Pelatihan di luar pekerjaan ( Off the Job Training ) mencakup sejumlah teknik perkuliahan, film, demonstrasi, studi kasus dan latihan simulasi lainnya, dan instruksi terprogram. Fasilitas yang dibutuhkan untuk masing-masing teknik ini bervariasi dari kelas kecil dan darurat ke pusat pengembangan yang rumit dengan ruang kuliah yang besar, dilengkapi oleh ruang konferensi kecil dengan peralatan teknologi instruksional yang canggih.

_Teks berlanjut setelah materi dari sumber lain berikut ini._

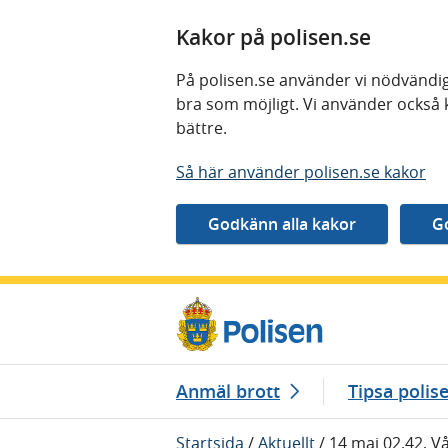
Kakor på polisen.se
På polisen.se använder vi nödvändig
bra som möjligt. Vi använder också 
bättre.
Så här använder polisen.se kakor
Gå direkt till innehåll
Anmäl brott
Tipsa polis
Startsida
/
Aktuellt
/
14 maj 02.42, V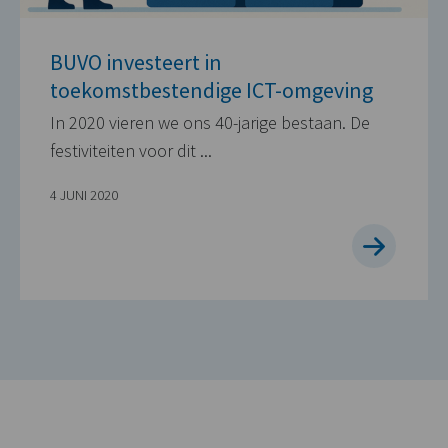
BUVO investeert in
toekomstbestendige ICT-omgeving
In 2020 vieren we ons 40-jarige bestaan. De
festiviteiten voor dit ...
4 JUNI 2020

Karena semakin populernya organisasi yang berorientasi teknologi saat ini, bagaimanapun, instruksi yang diprogram lebih dekat.

Metode Pelatihan Off-the-job

  1. Perkuliahan: Kuliah dirancang untuk berkomunikasi interpersonal, teknis, atau keterampilan pemecahan masalah.

  2. Video dan Film: Menggunakan berbagai produksi media untuk mendemonstrasikan keahlian khusus yang tidak mudah disajikan dengan metode pelatihan lainnya.

  3. Latihan Simulasi: Pelatihan yang terjadi dengan benar-benar melakukan pekerjaan. Ini mungkin termasuk analisis kasus, latihan pengalaman, bermain peran, atau pengambilan keputusan kelompok.

  4. Pelatihan Berbasis Komputer: Mensimulasikan lingkungan kerja dengan memprogram komputer untuk meniru beberapa kenyataan dari pekerjaan.

  5. Pelatihan Vestibule: Pelatihan peralatan aktual yang digunakan pada pekerjaan, tetapi dilakukan jauh dari pengaturan kerja yang sebenarnya - stasiun kerja simulasi.

  6. Instruksi terprogram: Mengisikan materi pelatihan ke dalam urutan yang sangat teratur dan logis. Dapat menyertakan tutorial komputer, disk video interaktif, atau simulasi realitas virtual.